Bukan Sihir, Hanya Ubah Satu Angka di Slicer
Inti dari trik ini terletak pada pengaturan slicing, yaitu perangkat lunak yang menerjemahkan model 3D menjadi instruksi untuk printer. Biasanya, pengaturan standar menetapkan kecepatan cetak pada kisaran 40-60 mm per detik. Trik yang dimaksud adalah menggandakan angka kecepatan tersebut menjadi 80-120 mm per detik.
“Ini bukan penemuan baru, tapi banyak pemula yang tidak menyadari bahwa mereka bisa mengubah parameter ini,” tulis seorang pengguna di forum terkemuka. Dengan kecepatan dua kali lipat, waktu cetak sebuah vas atau kotak penyimpanan yang biasanya 10 jam bisa turun menjadi 5 jam.
Konsekuensi yang Harus Dipertimbangkan: Kualitas dan Material
Namun, trik ini bukan tanpa risiko. Meningkatkan kecepatan cetak secara ekstrem dapat menurunkan kualitas permukaan akhir objek. Lapisan-lapisan filamen mungkin tidak menempel sempurna, menghasilkan tekstur kasar atau celah kecil di antara lapisan. Masalah lain yang umum adalah under-extrusion, di mana nozzle tidak mampu melelehkan filamen cukup cepat untuk mengimbangi kecepatan gerakan.
Untuk proyek fungsional seperti dudukan ponsel atau kotak komponen elektronik, penurunan kualitas estetika mungkin masih bisa ditoleransi. Sebaliknya, untuk model pajangan atau patung yang membutuhkan detail halus, trik ini justru bisa merusak hasil akhir. “Untuk prototipe cepat, ini luar biasa. Tapi untuk hadiah, saya tetap pakai kecepatan standar,” tambah seorang pengguna lain.

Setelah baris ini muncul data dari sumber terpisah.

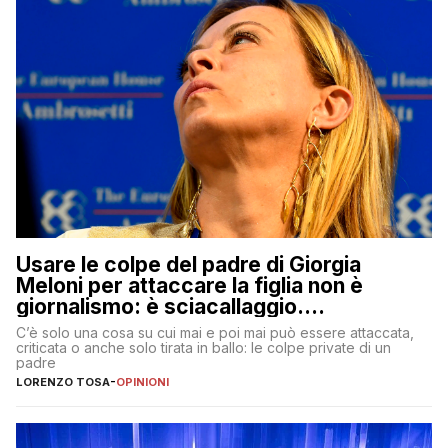
Usare le colpe del padre di Giorgia
Meloni per attaccare la figlia non è
giornalismo: è sciacallaggio.
Dimostriamo di essere diversi
C’è solo una cosa su cui mai e poi mai può essere attaccata,
criticata o anche solo tirata in ballo: le colpe private di un
padre
LORENZO TOSA
-
OPINIONI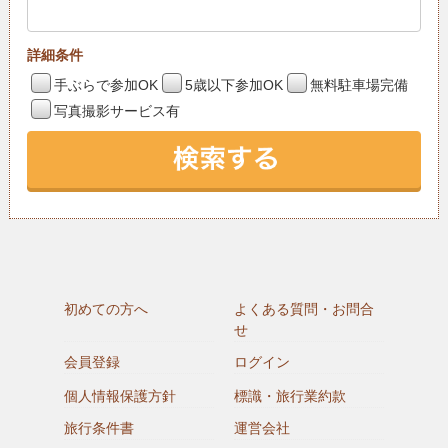
詳細条件
手ぶらで参加OK
5歳以下参加OK
無料駐車場完備
写真撮影サービス有
初めての方へ
よくある質問・お問合
せ
会員登録
ログイン
個人情報保護方針
標識・旅行業約款
旅行条件書
運営会社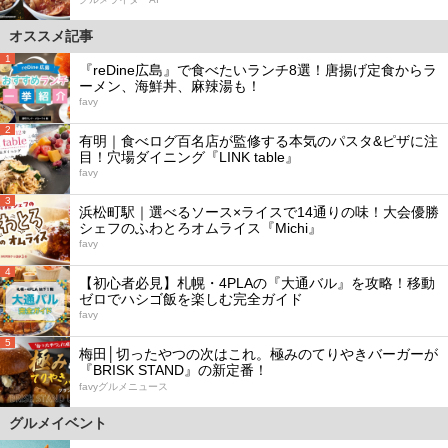
オススメ記事
1
『reDine広島』で食べたいランチ8選！唐揚げ定食からラ
ーメン、海鮮丼、麻辣湯も！
favy
2
有明｜食べログ百名店が監修する本気のパスタ&ピザに注
目！穴場ダイニング『LINK table』
favy
3
浜松町駅｜選べるソース×ライスで14通りの味！大会優勝
シェフのふわとろオムライス『Michi』
favy
4
【初心者必見】札幌・4PLAの『大通バル』を攻略！移動
ゼロでハシゴ飯を楽しむ完全ガイド
favy
5
梅田│切ったやつの次はこれ。極みのてりやきバーガーが
『BRISK STAND』の新定番！
favyグルメニュース
グルメイベント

Tips Sebelum Mencoba: Panas Nozel dan Jenis Filamen
Pengaturan kecepatan tinggi juga membutuhkan penyesuaian suhu. Nozel perlu dipanaskan lebih tinggi—biasanya 10-20 derajat Celsius di atas rekomendasi standar—agar filamen tetap mengalir lancar saat didorong lebih cepat. Filamen PLA, yang paling umum digunakan, relatif mudah diatur. Namun, material seperti ABS atau PETG membutuhkan kalibrasi lebih rumit dan rentan melengkung (warping) pada kecepatan tinggi.
Untuk pengguna di Indonesia yang sering menggunakan filamen PLA merek lokal, disarankan untuk melakukan cetak uji kecil terlebih dahulu. Cobalah mencetak kubus kalibrasi berukuran 20x20 mm dengan pengaturan kecepatan tinggi untuk melihat apakah hasilnya masih dapat diterima. Jika lapisan mulai terlihat berantakan atau filamen putus di tengah jalan, turunkan kecepatan secara bertahap hingga menemukan titik keseimbangan.
Kapan Trik Ini Benar-Benar Berguna?
Metode ini paling efektif untuk objek dengan geometri sederhana dan dinding tebal. Misalnya, kotak penyimpanan, dudukan kabel, atau komponen mekanis yang tidak memerlukan detail permukaan presisi. Untuk proyek dengan banyak tonjolan, jembatan, atau sudut tajam, kecepatan tinggi justru meningkatkan risiko kegagalan cetak.
Pada akhirnya, trik ini memberikan fleksibilitas baru bagi pengguna printer 3D rumahan. Tidak ada biaya tambahan yang diperlukan, hanya waktu untuk bereksperimen dan menerima kompromi antara kecepatan dan kualitas. Bagi yang sabar melakukan kalibrasi, waktu cetak setengahnya bukan lagi sekadar angan-angan.